Residency and fellowship stage
Residency programs should include dedicated, uninterrupted research time, which is highly valued and respected. Residents should be generously mentored and encouraged to develop the scientific thought process, including course work in epidemiology, biostatistics, ethics, etc. Those with outstanding interest and achievements should be offered the opportunity to get involved and positioned in such a way that they become highly competitive for the fellowship of their choice. Again, the existence of appropriate role models and mentorship is paramount to the success of the enterprise.
These values need to be echoed and elevated to even greater levels of excellence during the fellowship years.
Academic positions for the physician-scientist have to be competitive and rewarding. The medical school and the clinical department, from the highest level of administration all the way down to the chain of command, must be supportive, encouraging, and have to create a culture that values the academic pursuits. There has to be dedicated time, start-up funds, and, most of all, infinite patience as the aspiring new faculty finds his bearing. One critical issue is the adherence to protected time.
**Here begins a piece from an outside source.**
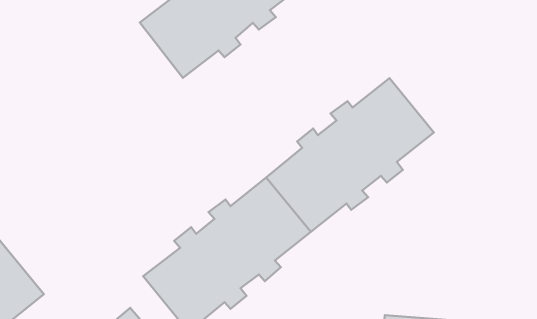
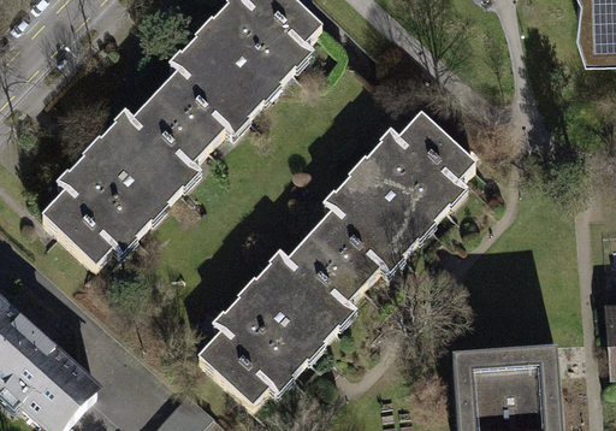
building: none -> [42,93,209,262]

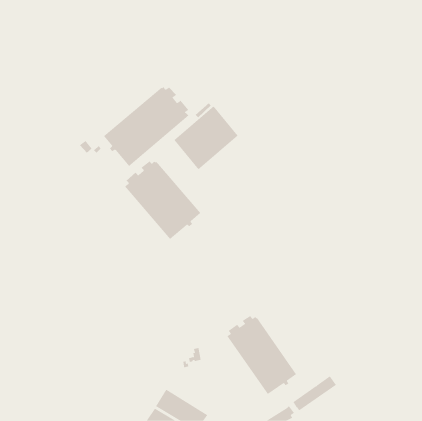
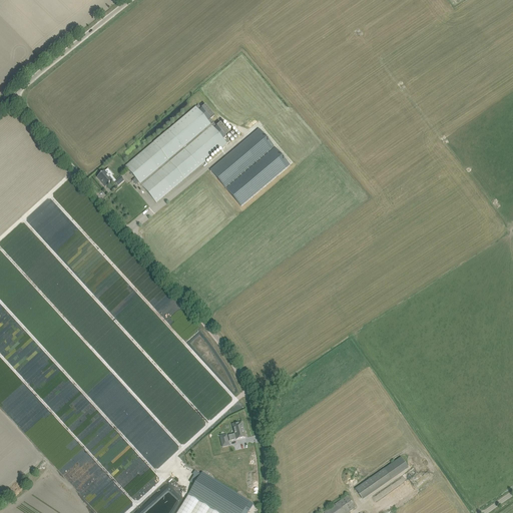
building: [124,160,201,240] -> none
building: [227,315,297,395] -> none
Often when such a time is available, but not mentored appropriately, the novice academician may inadvertently allow clinical activities to slip in - this can become a self-propagating activity with the eventual outcome of complete loss of the protected time.
As NIH funding becomes harder and harder to secure, alternative funding mechanisms through the Department of Defense, the Veteran's Administration system, and private foundations should be pursued, and if successful, accepted and properly credited by the Department Chair.
Young academic faculty should be mentored and supported through appropriate promotion and tenure opportunities, and supported, certainly not hindered in the process of gaining national and international recognition. As they increase their status in the scientific and academic community, so will the reputation of the department grow, and become increasingly successful in attracting talented faculty, until the process becomes self-perpetuating. The opposite can be quite true as well, if the culture, environment, and resources are not available-such a department will cease to exist as a center of excellence and will be unable to attract and replenish a highly regarded academic faculty.
| Conclusion|| |
The physician-scientist and the future of academic medicine in urology are endangered by the current socioeconomic and regulatory reality of the practice of medicine. However, there is an enthusiastic, interested, and highly talented generation of urologists coming through our training programs. The challenge for those of us, who are senior investigators, academicians, and mentors, is to identify the cream of this crop, encourage them to pursue their dreams, and to provide them with a rich soil that will allow them to become successful. That is the way to recruit and retain the very best that our profession has to offer.